Ghaxaq's experience in First Division was not only short lived but also an unpleasant one. While Xaghjra Tornadoes, who qualified to First Division at the same time, went on to win the championship and find their place in the Premier League, Ghaxaq FC did exactly the opposite. With just 9 points gained out of 18 matches played, they ended up at the bottom of the final classification and found themselves once again in the Second Division. In the 1997–98 season, they were relegated to the third division.

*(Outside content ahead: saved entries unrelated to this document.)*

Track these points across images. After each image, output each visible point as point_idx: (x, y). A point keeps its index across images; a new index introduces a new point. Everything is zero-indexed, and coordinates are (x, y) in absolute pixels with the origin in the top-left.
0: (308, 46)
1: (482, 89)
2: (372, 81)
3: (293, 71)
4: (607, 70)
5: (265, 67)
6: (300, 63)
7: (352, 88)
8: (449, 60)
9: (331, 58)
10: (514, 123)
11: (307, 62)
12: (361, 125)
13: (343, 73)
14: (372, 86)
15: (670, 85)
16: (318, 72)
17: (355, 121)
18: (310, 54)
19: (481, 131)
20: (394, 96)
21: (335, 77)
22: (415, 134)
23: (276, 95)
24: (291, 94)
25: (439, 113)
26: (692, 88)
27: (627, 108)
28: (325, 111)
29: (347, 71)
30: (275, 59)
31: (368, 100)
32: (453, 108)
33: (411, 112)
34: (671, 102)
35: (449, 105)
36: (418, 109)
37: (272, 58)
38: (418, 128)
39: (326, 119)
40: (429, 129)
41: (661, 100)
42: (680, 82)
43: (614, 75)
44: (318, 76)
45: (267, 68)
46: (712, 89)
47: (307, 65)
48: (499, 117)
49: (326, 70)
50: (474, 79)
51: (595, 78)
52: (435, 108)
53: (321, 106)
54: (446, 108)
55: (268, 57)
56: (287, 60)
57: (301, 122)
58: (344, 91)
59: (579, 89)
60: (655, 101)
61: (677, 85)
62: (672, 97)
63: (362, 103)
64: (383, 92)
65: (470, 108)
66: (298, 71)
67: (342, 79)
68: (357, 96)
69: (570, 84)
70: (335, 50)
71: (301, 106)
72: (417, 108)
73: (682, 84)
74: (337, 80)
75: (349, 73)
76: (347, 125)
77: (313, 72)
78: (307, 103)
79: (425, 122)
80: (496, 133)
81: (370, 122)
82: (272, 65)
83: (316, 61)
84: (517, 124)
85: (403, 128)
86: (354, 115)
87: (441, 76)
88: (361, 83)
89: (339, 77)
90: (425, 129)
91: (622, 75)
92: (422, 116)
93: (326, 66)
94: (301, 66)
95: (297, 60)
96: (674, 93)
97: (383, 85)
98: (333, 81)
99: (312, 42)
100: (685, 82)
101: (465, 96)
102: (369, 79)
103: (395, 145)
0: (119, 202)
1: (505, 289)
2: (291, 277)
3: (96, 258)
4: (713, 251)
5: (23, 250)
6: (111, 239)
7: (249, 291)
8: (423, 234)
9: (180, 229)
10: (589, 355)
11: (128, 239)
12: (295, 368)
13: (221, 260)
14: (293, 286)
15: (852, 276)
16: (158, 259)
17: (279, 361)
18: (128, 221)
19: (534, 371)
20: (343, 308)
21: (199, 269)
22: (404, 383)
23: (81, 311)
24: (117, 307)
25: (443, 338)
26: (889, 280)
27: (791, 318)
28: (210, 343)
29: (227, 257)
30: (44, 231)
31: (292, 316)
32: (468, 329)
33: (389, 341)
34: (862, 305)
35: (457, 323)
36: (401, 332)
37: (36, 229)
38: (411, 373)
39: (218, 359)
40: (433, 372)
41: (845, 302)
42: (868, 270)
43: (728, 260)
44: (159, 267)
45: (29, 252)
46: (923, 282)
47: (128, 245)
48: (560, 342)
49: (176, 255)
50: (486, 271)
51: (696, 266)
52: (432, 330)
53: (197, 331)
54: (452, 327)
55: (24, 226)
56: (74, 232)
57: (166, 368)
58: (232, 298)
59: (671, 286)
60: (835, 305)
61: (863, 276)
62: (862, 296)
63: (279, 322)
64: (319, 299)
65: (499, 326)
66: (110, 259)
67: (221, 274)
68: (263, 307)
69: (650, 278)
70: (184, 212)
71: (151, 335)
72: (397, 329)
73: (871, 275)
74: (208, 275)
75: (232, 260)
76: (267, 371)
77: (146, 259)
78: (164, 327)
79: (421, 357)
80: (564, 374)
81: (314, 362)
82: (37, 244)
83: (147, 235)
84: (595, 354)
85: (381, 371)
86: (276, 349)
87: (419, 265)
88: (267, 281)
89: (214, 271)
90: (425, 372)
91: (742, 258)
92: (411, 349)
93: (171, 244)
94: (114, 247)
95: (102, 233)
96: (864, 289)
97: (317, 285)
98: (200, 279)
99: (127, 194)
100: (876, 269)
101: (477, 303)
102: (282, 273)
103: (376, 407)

==Season 2013–14 and Season 2015–16 Promotion to the 2nd Division==

This season was one of the greats for Ghaxaq F.C. as it saw them gaining promotion from the third division, it was more than a decade since the village of Hal-Ghaxaq saw some movement and celebrations regarding football. This ended the next season as it saw Ghaxaq F.C. relegated again in the third division. However, Ghaxaq managed to bounce back and clinch promotion back to the Second Division during the 2015–2016 season.

==Current squad==

(captain)

| No. | Pos. | Nation | Player |
|---|---|---|---|
| 1 | GK | MLT | Ludvic Fardell |
| 1 | GK | MLT | Janson Chetcuti |
| 2 | DF | MLT | Kenneth Spiteri |
| 3 | DF | MLT | Mario Bajada |
| 4 | DF | MLT | Bronen Bugeja |
| 5 | DF | MLT | Elton Dimech (captain) |
| 6 | DF | MLT | Noel Bilocca |
| 7 | DF | MLT | Joseph Meilak |
| 8 | MF | MLT | Martin Busuttil |
| 9 | MF | MLT | Emmanuel Cutajar |

| No. | Pos. | Nation | Player |
|---|---|---|---|
| 10 | MF | MLT | Matthew Cassar |
| 12 | MF | MLT | Dean Aguis |
| 13 | MF | ROU | Florin Anton |
| 14 | MF | MLT | Ronald Spina |
| 15 | MF | MLT | Ian Cutajar |
| 17 | FW | MLT | Nicolai Martin Borg |
| 18 | FW | MLT | Franrich Schembri |
| 19 | FW | MLT | Kersten Borg |
| — |  |  |  |

==Statistics==
The recent season-by-season performance of the club:

| Season | Division | Tier | Position |
| 1998-99 | Maltese Second Division | III | 7th |
| 1999-00 | Maltese Second Division | 13th ↓ |
| 2000-01 | Maltese Third Division | IV | 11th |
| 2002-03 | Maltese Third Division | 11th |
| 2004-05 | Maltese Third Division | 7th |
| 2005-06 | Maltese Third Division | 12th |
| 2006-07 | Maltese Third Division | 9th |
| 2007-08 | Maltese Third Division | 9th |
| 2008-09 | Maltese Third Division | 4th |
| 2011-12 | Maltese Third Division | 4th |
| 2012-13 | Maltese Third Division | 12th |
| 2013-14 | Maltese Third Division | 3rd ↑ |
| 2014-15 | Maltese Second Division | III | 13th ↓ |
| 2015-16 | Maltese Third Division | IV | 3rd ↑ |
| 2016-17 | Maltese Second Division | III | 14th ↓ |
| 2017-18 | Maltese Third Division | IV | 7th |
| 2018-19 | Maltese Third Division | 8th |
| 2019-20 | Maltese Third Division | 6th ↑ |
| 2020-21 | Maltese Amateur League | III | 8th |
| 2021-22 | Maltese Amateur League | 7th |
| 2022-23 | Maltese Amateur League | 7th |
| 2023-24 | Maltese Amateur League | 9th ↓ |

- With the introduction of the Maltese Amateur League in 2020, all clubs in the Maltese Third Division moved 1 tier up.